In de traditionele rekencentra zijn mainframes beeldbepalend. Daarentegen lijken de veel grotere Internet-datacenters, die overal uit de grond worden gestampt, op elektriciteitscentrales. Een rondleiding door het nieuwe webhostingcenter van PSInet in Amsterdam leert dat een indrukwekkende batterij aan transformatoren, generatoren en blus- en koelapparaten de levensader vormt van de opgestelde PC’s, servers en routers.
Infrastructuur-aanbieder PSInet opende vorige week zijn webhosting-center in Amsterdam-Zuidoost. Het datacenter heeft een oppervlakte van 10.000 vierkante meter en biedt plaats aan 70.000 tot 90.000 computers. Het bestaat uit zogeheten colocatie-ruimtes, waar klanten aan hun computerapparatuur mogen sleutelen, en niet-publieke computerzalen, waar PSInet de Internetsites en applicatie-omgevingen van klanten beheert.
Het pand wordt echter pas half februari geheel opgeleverd. Op dit moment is de bezettingsgraad – met 500 vierkante meter in gebruik – nog slechts 5 procent. Eind van het jaar komt daar 1000 vierkante meter bij. PSInet hevelt dan de webhosting-activiteiten, die nu nog in Hoofddorp worden uitgevoerd, over naar Amsterdam. Momenteel werken bouwvakkers en technici van bedrijven als Holec, GTI en Imtech aan het gebruiksklaar maken van de meeste computerzalen. Zelfs de oude eigenaar van het pand op industrieterrein Amstel I – staaldistributeur Avesta Sheffield – houdt er nog kantoor, tot de verhuizing naar Helmond in november – is geregeld. Aan Nico Zuidam, facility & operations manager PSInet, de vraag waarom niet gewacht is met de opening totdat alles klaar is. "De reden dat wij reeds diensten aanbieden, is de grote vraag van klanten", zegt Zuidam. "Zij kunnen niet wachten."
Strippen
Zuidam – die na ruim dertig jaar bij Sheffield te hebben gewerkt overstapte naar PSInet ("als rasechte Amsterdammer zag ik de overstap naar Helmond niet zitten") – vertelt dat een groot deel van de verbouwing van het oude pand achter de rug is. "Daar hebben we zo’n acht maanden over gedaan. Het bestaande gebouw van Sheffield, dat dienst deed als opslagloods voor roestvrijstalen halffabrikaten, hebben we volledig laten strippen. Daarna is het opnieuw ingericht. Het pand heeft bijvoorbeeld een nieuwe staalconstructie gekregen, waarvoor 120 palen in de grond geheid zijn."

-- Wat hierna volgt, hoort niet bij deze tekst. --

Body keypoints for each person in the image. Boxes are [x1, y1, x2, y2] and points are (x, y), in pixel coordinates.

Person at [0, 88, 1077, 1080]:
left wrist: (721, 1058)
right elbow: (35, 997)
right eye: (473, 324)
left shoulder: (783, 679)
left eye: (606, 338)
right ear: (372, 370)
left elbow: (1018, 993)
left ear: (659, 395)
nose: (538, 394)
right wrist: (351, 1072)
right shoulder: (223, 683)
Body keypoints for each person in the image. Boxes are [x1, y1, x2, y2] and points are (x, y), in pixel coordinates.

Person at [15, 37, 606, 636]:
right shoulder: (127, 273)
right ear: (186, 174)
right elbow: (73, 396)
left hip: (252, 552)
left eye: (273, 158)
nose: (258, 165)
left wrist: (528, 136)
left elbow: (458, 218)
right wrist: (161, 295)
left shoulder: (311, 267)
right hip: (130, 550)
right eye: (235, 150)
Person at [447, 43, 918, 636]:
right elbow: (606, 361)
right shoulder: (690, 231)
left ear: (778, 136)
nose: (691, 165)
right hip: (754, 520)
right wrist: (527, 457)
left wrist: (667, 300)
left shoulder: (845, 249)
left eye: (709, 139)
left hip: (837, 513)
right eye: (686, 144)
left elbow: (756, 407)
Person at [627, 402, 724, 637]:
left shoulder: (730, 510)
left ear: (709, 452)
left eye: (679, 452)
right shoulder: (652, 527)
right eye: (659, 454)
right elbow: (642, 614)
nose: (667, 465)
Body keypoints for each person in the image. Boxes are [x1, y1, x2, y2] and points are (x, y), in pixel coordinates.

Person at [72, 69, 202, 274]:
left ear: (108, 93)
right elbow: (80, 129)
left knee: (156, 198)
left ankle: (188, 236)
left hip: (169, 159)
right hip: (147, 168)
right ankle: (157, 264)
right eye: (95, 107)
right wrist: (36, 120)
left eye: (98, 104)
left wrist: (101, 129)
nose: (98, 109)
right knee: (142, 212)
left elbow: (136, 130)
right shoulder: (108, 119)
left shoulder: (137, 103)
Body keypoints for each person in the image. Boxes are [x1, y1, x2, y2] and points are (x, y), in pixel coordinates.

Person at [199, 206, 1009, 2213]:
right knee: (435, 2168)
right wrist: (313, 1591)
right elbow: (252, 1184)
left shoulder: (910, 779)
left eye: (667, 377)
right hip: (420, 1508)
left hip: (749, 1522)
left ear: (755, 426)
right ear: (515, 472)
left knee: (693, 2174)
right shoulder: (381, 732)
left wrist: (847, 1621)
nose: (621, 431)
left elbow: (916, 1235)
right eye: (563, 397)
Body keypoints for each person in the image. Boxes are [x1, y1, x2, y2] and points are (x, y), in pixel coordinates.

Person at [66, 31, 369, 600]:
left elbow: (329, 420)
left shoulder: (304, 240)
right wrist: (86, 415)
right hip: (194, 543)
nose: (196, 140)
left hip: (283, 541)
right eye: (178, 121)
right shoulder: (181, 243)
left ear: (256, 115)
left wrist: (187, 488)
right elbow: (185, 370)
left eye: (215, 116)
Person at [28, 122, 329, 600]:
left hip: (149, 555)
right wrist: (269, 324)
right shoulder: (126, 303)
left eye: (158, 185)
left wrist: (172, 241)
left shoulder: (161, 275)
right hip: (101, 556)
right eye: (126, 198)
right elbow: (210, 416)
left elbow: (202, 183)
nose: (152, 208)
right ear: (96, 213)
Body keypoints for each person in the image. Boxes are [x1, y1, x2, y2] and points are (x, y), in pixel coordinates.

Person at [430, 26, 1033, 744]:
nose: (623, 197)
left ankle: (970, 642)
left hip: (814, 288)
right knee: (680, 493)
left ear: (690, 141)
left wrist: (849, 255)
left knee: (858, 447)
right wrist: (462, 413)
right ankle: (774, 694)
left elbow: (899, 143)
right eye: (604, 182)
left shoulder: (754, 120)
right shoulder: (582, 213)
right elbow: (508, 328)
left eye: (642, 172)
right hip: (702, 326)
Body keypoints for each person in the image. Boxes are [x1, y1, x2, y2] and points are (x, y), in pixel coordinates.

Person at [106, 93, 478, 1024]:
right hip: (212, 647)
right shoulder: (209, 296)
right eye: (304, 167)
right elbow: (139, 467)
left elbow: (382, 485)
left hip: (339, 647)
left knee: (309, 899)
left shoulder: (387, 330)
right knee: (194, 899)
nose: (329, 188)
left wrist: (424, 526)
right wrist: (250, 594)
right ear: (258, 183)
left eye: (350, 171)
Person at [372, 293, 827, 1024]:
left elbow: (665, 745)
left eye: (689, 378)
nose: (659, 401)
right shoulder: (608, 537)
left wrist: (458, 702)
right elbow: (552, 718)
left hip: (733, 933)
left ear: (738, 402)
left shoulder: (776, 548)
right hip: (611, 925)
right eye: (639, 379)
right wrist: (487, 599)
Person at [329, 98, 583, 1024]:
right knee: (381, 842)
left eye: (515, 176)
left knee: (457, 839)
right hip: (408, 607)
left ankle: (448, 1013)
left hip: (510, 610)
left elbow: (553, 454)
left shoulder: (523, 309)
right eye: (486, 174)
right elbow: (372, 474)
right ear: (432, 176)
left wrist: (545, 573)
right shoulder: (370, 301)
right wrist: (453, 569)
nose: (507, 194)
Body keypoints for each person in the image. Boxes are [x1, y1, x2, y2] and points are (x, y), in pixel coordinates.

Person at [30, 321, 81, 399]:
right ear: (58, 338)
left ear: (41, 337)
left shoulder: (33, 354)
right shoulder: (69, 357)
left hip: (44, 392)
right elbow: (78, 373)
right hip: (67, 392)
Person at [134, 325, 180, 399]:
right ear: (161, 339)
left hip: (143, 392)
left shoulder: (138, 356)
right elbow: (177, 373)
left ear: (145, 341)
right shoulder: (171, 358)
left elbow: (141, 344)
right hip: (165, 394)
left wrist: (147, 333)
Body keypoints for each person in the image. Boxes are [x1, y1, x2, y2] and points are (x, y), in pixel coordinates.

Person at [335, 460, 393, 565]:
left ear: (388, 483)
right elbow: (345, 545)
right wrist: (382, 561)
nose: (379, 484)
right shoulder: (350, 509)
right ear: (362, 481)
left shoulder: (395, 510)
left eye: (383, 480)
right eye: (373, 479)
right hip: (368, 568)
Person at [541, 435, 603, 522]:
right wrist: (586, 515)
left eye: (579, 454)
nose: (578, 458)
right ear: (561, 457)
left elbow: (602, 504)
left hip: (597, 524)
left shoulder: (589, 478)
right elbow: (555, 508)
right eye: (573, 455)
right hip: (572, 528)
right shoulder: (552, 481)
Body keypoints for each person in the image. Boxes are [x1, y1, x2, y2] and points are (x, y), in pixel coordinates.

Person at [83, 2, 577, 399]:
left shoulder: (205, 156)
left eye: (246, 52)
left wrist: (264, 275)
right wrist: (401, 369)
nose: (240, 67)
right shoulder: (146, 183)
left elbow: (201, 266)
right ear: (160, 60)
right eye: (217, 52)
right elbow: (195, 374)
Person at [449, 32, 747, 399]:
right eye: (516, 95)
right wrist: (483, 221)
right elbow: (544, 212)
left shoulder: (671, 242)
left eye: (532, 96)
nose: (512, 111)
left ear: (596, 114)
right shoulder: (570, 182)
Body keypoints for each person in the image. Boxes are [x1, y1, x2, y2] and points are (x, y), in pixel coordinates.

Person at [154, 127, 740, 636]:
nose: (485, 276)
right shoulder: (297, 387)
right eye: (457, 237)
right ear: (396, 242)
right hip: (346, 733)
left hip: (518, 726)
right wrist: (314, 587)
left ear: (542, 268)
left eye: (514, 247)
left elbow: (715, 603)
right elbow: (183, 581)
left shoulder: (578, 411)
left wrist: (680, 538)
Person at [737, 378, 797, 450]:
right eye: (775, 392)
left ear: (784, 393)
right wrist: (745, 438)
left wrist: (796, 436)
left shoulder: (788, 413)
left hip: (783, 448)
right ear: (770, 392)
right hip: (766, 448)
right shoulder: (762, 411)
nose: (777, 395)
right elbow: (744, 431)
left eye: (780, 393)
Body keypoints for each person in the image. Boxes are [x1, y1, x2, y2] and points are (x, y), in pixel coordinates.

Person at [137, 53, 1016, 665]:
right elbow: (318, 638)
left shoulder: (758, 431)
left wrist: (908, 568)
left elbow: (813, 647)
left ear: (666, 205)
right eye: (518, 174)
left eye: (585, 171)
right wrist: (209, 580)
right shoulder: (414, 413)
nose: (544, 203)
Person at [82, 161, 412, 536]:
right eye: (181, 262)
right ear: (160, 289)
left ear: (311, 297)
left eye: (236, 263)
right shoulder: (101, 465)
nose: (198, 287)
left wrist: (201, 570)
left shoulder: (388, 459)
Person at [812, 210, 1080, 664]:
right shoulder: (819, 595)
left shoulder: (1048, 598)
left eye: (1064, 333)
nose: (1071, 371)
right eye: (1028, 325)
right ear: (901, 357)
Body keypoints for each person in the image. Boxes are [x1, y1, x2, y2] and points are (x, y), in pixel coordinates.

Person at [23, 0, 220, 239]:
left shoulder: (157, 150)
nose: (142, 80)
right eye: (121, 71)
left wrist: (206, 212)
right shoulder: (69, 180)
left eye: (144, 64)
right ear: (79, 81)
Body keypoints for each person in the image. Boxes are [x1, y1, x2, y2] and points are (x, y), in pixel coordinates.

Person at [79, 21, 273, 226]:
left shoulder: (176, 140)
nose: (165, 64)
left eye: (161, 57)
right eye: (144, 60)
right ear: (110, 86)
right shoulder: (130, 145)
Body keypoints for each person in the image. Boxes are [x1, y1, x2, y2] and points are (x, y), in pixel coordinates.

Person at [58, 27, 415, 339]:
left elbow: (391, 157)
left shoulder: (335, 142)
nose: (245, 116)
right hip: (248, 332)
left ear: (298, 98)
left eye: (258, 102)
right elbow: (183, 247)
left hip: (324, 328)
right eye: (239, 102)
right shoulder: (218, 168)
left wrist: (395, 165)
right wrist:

Wie thuis aan energiebeheer doet door spaarlampen te gebruiken, is na een rondleiding door een Internet-datacenter een illusie armer. Deze computerkrachtcentrales vreten namelijk stroom. De stroomhoeveelheid in het PSInet-gebouw is bijna 19 megawatt. Dat is ruim voldoende om een stad met 20.000 gezinnen van energie te voorzien. Mocht de stroom uitvallen, dan vangt het UPS (Uninterruptible Power Supply)-systeem dit direct op. Duurt de stroomstoring langer, dan kan PSInet terugvallen op elf dieselgeneratoren die garant staan voor een stroomvoorziening van 20 megawatt gedurende 24 uur. Het bedrijf heeft hiervoor twee dieseltanks met elk 54.000 liter dieselolie tot zijn beschikking, plus per generator een dagtank van 2000 liter.
Geluidswerend
De computerapparatuur zal ook een enorme hoeveelheid warmte afgeven. Daarom is er een koeling- en klimaatsysteem aangelegd dat de gemiddelde temperatuur op 22 graden Celsius moet houden. Op het dak staan grote koelwatermachines en ventilatoren, gescheiden door geluidswerende wanden. "Stel dat het koelsysteem één uur niet draait en we hebben alle apparatuur voluit staan, dan stijgt de temperatuur met 15 graden", zegt Zuidam. Hij wijst ook nog op een overdruktank om temperatuurschommelingen in de hand te houden. Het is een koelmachine met 54000 liter glycol, waarmee de temperatuur tot -32 graden kan worden teruggebracht.
Zuidam noemt nog een paar andere zaken op die nodig zijn bij de inrichting van een Internet-hosting-center, zoals de kilometers kabel, schakelsystemen voor elektriciteitsverspreiding, een gebouwbeheersysteem voor de controle van alle installaties, camera- en signaalbeveiliging en brandbeveiliging. De brandblussers zijn gevuld met argon, in plaats van het giftige halon van vroeger. Argon is namelijk een edelgas dat niet reageert met andere stoffen. De gebouwbeheerder houdt het technisch onderhoud het liefst in eigen huis. "Hiervoor hebben we eigenlijk werktuigbouwkundigen nodig uit de scheepvaart of het leger die ervaring hebben met dit soort grote technische installaties."